> **WORK INSTRUCTION**:
For the material that follows, return exactly the lines from the one with "left ankle: (985, 578, -12)" through the one with "right shoulder: (930, 223, 6)", both ends included.

************

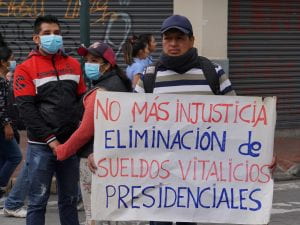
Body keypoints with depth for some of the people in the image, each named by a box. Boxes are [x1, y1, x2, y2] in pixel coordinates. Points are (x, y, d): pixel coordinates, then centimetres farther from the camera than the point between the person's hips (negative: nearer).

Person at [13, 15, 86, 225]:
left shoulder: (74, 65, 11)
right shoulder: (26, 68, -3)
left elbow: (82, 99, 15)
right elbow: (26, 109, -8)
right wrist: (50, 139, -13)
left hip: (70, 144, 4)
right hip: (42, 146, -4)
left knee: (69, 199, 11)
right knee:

************

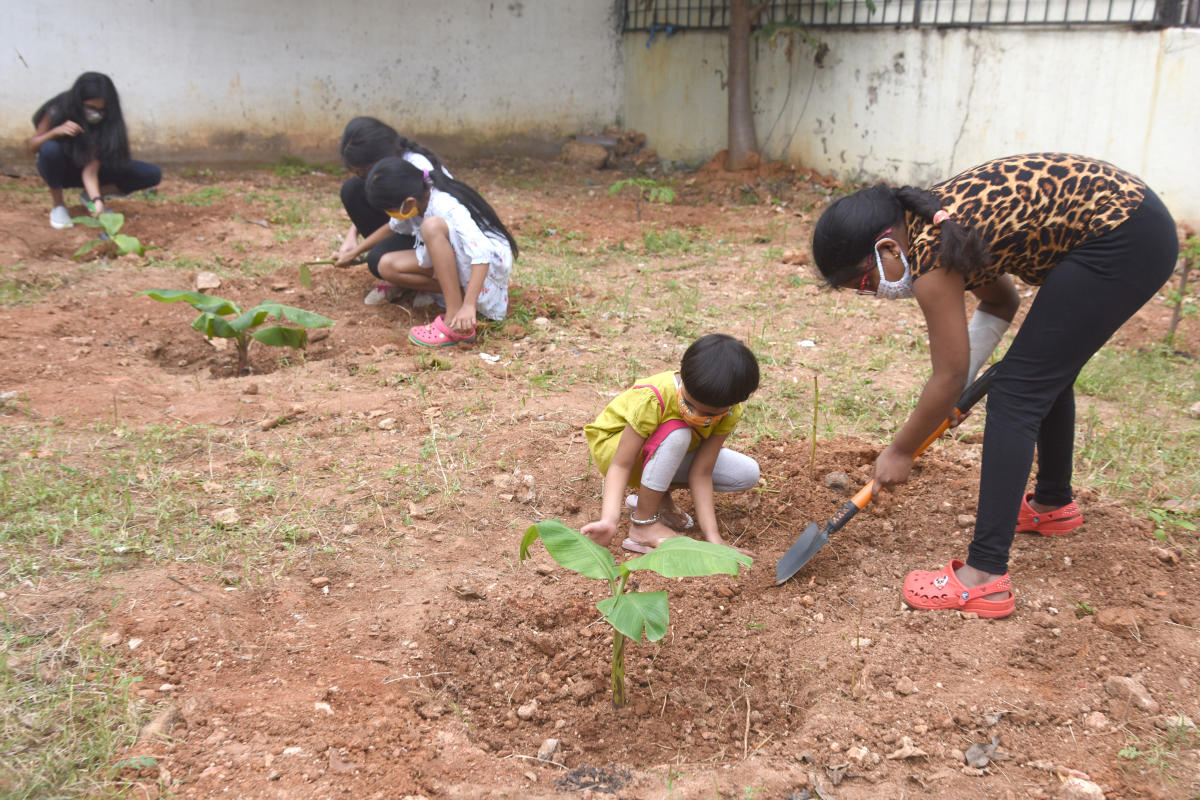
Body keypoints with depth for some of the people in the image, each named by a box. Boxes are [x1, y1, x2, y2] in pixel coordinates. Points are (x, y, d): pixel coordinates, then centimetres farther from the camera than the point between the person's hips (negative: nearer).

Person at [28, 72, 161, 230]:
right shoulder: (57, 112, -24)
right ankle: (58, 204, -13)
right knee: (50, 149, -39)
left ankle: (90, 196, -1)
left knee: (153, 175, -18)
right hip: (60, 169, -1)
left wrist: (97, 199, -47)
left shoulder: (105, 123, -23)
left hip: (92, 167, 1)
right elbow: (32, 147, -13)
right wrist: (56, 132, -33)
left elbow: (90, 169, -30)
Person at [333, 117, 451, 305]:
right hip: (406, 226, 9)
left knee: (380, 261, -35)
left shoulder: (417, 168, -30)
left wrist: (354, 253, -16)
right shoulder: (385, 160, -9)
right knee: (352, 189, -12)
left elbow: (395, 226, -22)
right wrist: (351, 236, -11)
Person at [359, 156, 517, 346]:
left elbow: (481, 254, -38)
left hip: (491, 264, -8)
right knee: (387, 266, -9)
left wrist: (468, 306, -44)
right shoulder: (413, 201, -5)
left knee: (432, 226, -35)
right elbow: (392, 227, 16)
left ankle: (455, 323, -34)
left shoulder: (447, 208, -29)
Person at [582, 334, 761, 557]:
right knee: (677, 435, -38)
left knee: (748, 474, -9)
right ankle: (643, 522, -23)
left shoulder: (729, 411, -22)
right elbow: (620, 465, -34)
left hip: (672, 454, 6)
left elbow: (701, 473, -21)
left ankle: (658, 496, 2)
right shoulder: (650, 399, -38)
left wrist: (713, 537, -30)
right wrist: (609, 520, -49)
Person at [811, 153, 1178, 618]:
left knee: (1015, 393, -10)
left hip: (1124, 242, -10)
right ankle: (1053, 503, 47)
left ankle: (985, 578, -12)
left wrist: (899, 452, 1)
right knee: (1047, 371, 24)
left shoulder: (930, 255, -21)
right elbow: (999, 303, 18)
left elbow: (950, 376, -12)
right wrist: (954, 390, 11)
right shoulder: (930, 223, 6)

************

> **PROBLEM SOLUTION**:
left ankle: (985, 578, -12)
left wrist: (899, 452, 1)
right knee: (1047, 371, 24)
left shoulder: (930, 255, -21)
right elbow: (999, 303, 18)
left elbow: (950, 376, -12)
right wrist: (954, 390, 11)
right shoulder: (930, 223, 6)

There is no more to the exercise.